We have \(\| U x \|^2 = x^\top U^\top U x = x^\top x = \| x \|^2\). Thus, multiplying a vector \(x\) by an orthogonal matrix \(U\) does not change its length.

A.2.8 Positive Definite Matrices

Definition A.5 A symmetric matrix \(A \in \mathbb{R}^{n\times n}\) is called positive definite, if \[\begin{equation*} x^\top A x > 0 \end{equation*}\] for all \(x \in \mathbb{R}^n\) with \(x\neq 0\). The matrix is called positive semi-definite, if \[\begin{equation*} x^\top A x \geq 0 \end{equation*}\] for all \(x \in \mathbb{R}^n\).

A.2.9 Idempotent Matrices

Definition A.6 The matrix \(A\) is idempotent, if \(A^2 = A\).

A.3 Eigenvalues

Definition A.7 Let \(A \in\mathbb{R}^{n\times n}\) be a square matrix and \(\lambda\in R\).

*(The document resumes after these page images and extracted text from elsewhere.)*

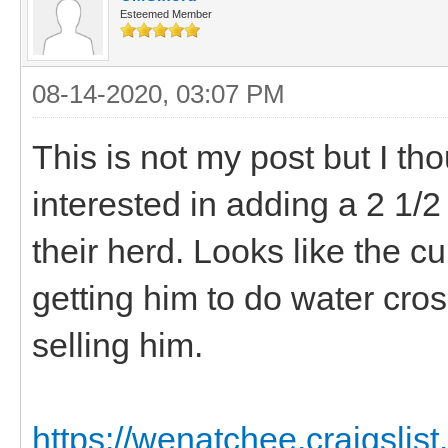
Esteemed Member
08-14-2020, 03:07 PM
This is not my post but I t
interested in adding a 2 1/
their herd. Looks like the 
getting him to do water cro
selling him.
https://wenatchee.craigslist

The number \(\lambda\) is called an eigenvalue of \(A\), if there exists a vector \(v \neq 0\) such that \(A x = \lambda x\). Any such vector \(x\) is called an eigenvector of \(A\) with eigenvalue \(\lambda\).

While there are very many results about eigenvectors and eigenvalues in Linear Algebra, here we will only use a small number of these results. We summarise what we need for this module:

If \(A\) is idempotent and \(x\) is an eigenvector with eigenvalue \(\lambda\), then we have \(\lambda x = A x = A^2 x = \lambda Ax = \lambda^2 x\). Thus we have \(\lambda^2 = \lambda\). This shows that the only eigenvalues possible for idempotent matrices are \(0\) and \(1\).

Theorem A.2 Let \(A\in\mathbb{R}^{n\times n}\) be symmetric. Then there is an orthogonal matrix \(U\) such that \(D := U A U^\top\) is diagonal. The diagonal elements of \(D\) are the eigenvalues of \(A\) and the rows of \(U\) are corresponding eigenvectors.